Spiritual Use of Cannabis

The Spiritual Use of Cannabis

While cannabis has occupied a prominent place in American culture for decades, it has primarily served as a form of entertainment and relaxation. We enjoy cannabis in much the same way some people enjoy alcohol.

In recent years, cannabis has expanded its use in medicine. Cannabis is a pain reliever, appetite stimulant, anti-epileptic, and more. This gradual change has broadened the appeal of cannabis and transformed it from the subject of propaganda films to a broadly supported substance. The acceptance of cannabis as medicine may presage its renewed value as a spiritual substance.

Spiritual history of cannabis

The use of cannabis dates far into the distant past. Siberian mummies from more than 2,000 years ago have been discovered with weed in their pockets; something archaeologists suspect was used for ritual purposes. In India, cannabis has been used to enter meditative states since at least 1,500 B.C. The value of cannabis as a way to engage in altered mental states seems to stretch back as far as history goes.

One of the most famous examples of cannabis use in spiritual contexts is the Sufi Muslim use of hashish. Hashish is a byproduct of marijuana flower, which is made by heating and pressing the trichomes from the flower. While most sects of Islam do not permit the use of intoxicants like cannabis, some small groups of Sufis use it to enter trance-like or meditative states.

Another Muslim group, the Nizari, is famously associated with hashish and their combat prowess. Called hashishin, they are purportedly the origin of the word assassin, though not all scholars agree. Interested in trying hashish for yourself? Try our pollen press and make your own!

Today, cannabis is incorporated in religious movements like Rastafarianism. While cannabis is not required to participate in the religion, it is commonly used and considered a sacrament. Rastafari adherents use a water pipe called a chalice to smoke cannabis, which they believe allows them to grow closer to Jah (God). Rastafari frequently cite verses from the Bible to show God’s approval of cannabis. They may also claim that its use is part of a spiritual tradition that extends back to ancient Ethiopia.

Why cannabis?

Weed isn’t just a way to enjoy cereal and cartoons. Plants and herbs used for spiritual purposes are called entheogens and include cacti, fungi, vines, and more. While the exact plant may vary widely, entheogens are united in their use as a way to access spiritual modalities. Using herb smoke in ceremonies is common in spiritual traditions throughout the world, including Christianity. While some use incense to simply perfume the air, using cannabis as an incense allows us to meditate more profoundly and contemplate more devotedly.

The reason cannabis is used so widely is that it is a robust plant that can open users to new ways of thinking and unique experiences. For people who are inclined toward spirituality, this is a tool that allows them to explore inner realities. The use of marijuana can heighten all kinds of experiences, including spiritual experiences.

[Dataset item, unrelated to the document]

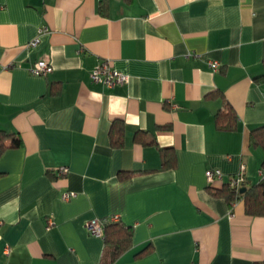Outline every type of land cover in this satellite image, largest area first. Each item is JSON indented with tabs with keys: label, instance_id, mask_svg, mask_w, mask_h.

How can I use cannabis more spiritually?

Cannabis used in spiritual settings can be understood best as a form of prayer. It is used thoughtfully and intentionally. Why am I smoking this joint? What am I hoping to get out of it? Many choose to use the effects of cannabis to meditate until its effects wear off.

You may find value in attaching a form of ritual to your spiritual use of cannabis. This could include a prayer that you say while filling your cannabis grinder. You could write your intention down on a wrapper and literally let your intention go up in smoke. You could ritualistically bathe or listen to spiritual music. Whatever you do, it helps to approach it thoughtfully, and with respect for the substance you’re using and whatever spiritual tradition you choose to follow. The more effort you put in, the greater the reward.

Many users who approach cannabis spiritually find that they can use it as a daily form of prayer and study. As they spend time with the flower, they learn more about who they are, how to live with joy, and how to bring joy to others. This includes smoking in social settings, not just alone. Spirituality is generally a way to bring people together, so don’t be afraid to invite others into your spiritual smoke sesh. You can discuss your spiritual ideas with each other while smoking out.

Not only does this bring you and your friends together, but it adds a new dynamic to smoking that goes beyond the superficial. While we love smoking and stupid TV as much as the next person, it’s satisfying to have a serious conversation once in a while. Even stoners have to contemplate the meaning of life. Using a spiritual approach to cannabis helps us do that.